**WHAT TO WORK ON:** Filter by the string "pixels": return the lines of the material that contain it.

*** Opening of DATA TO PROCESS ***

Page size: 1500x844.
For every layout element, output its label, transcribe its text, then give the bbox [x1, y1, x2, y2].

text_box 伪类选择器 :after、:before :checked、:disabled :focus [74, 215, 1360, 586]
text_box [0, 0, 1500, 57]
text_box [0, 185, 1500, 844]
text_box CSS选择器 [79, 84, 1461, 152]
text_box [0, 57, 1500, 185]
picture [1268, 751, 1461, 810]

*** Close of DATA TO PROCESS ***
*** Opening of DATA TO PROCESS ***

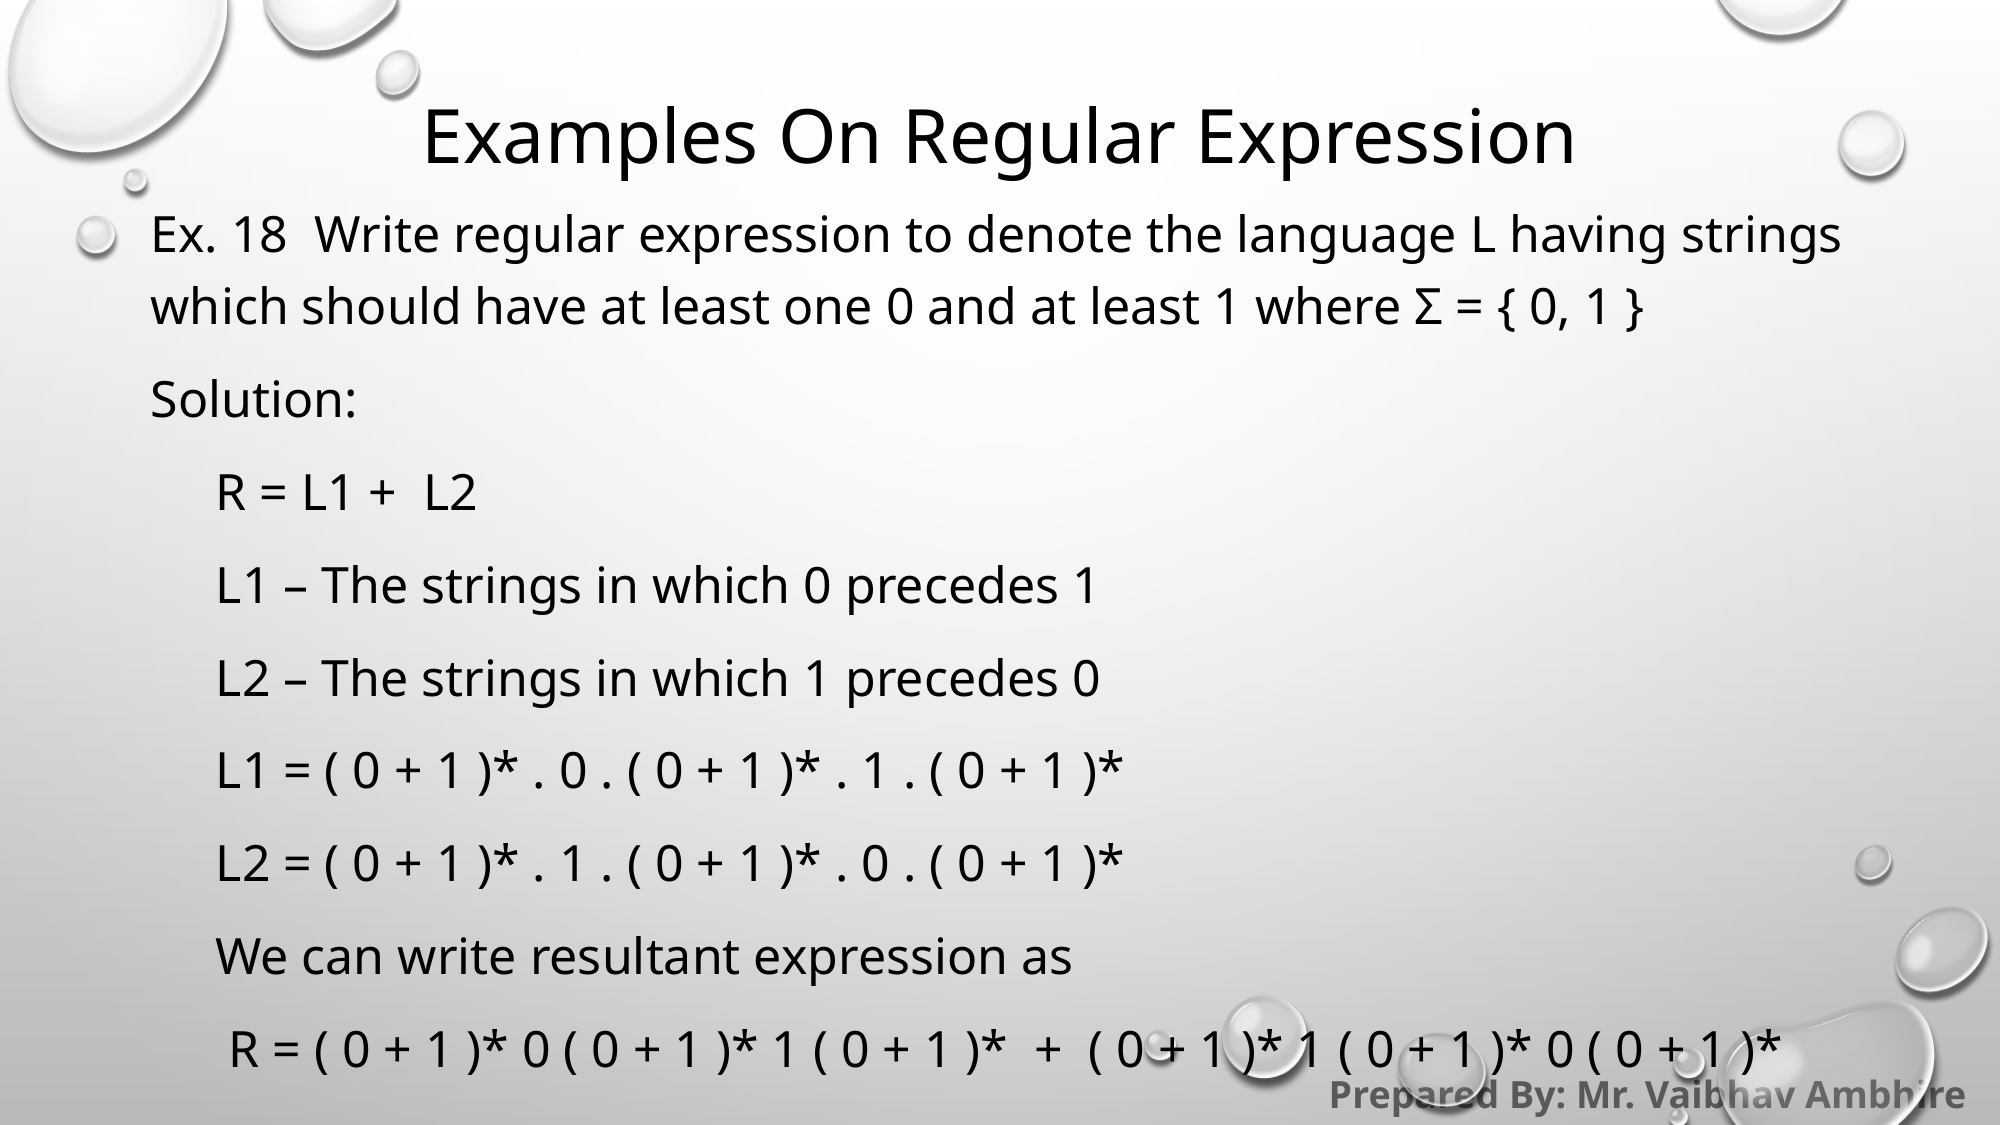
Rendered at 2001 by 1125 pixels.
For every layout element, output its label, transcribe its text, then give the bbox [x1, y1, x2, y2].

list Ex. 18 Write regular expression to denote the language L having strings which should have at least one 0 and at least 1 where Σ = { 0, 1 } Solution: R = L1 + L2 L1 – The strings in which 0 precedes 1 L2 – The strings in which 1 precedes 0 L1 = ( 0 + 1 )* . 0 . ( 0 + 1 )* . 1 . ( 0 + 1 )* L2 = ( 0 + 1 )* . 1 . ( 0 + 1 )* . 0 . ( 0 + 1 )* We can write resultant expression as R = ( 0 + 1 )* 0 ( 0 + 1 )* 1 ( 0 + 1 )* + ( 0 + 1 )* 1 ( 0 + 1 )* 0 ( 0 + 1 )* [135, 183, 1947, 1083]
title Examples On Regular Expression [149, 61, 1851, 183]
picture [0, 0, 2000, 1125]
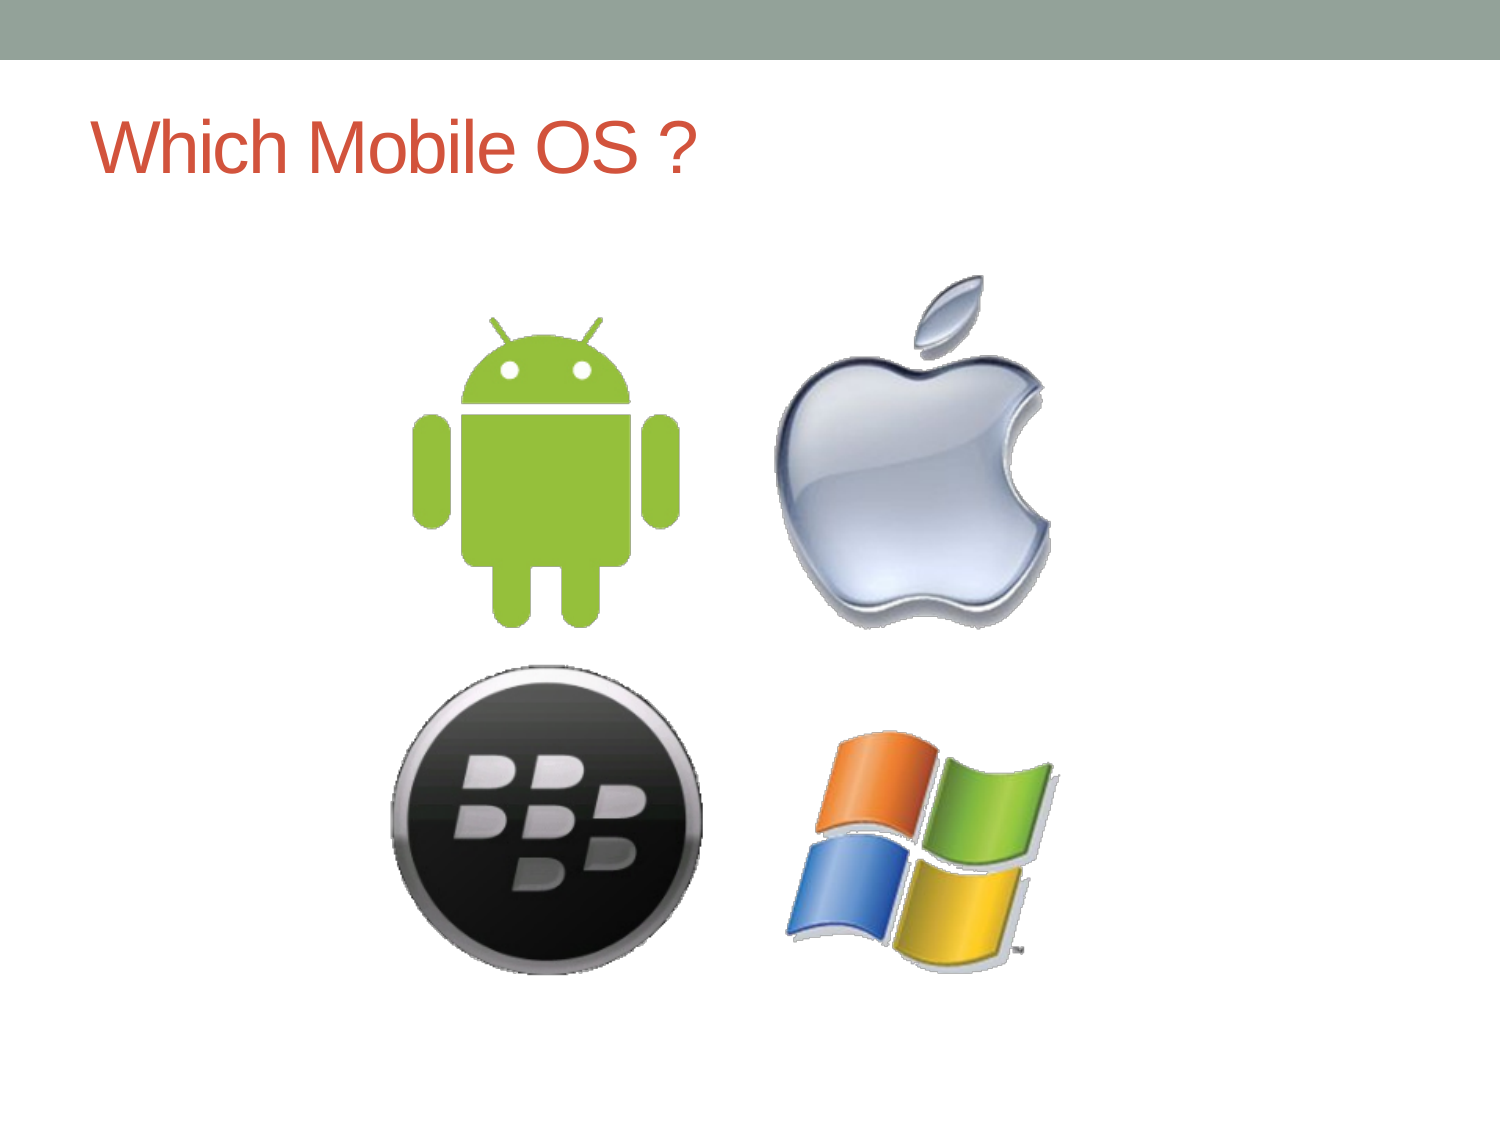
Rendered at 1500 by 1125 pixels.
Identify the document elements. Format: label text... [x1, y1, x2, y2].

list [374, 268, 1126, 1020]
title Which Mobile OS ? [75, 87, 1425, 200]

*** Close of DATA TO PROCESS ***

**PROBLEM SOLUTION:**
Rendered at 2001 by 1125 pixels.
Rendered at 1500 by 1125 pixels.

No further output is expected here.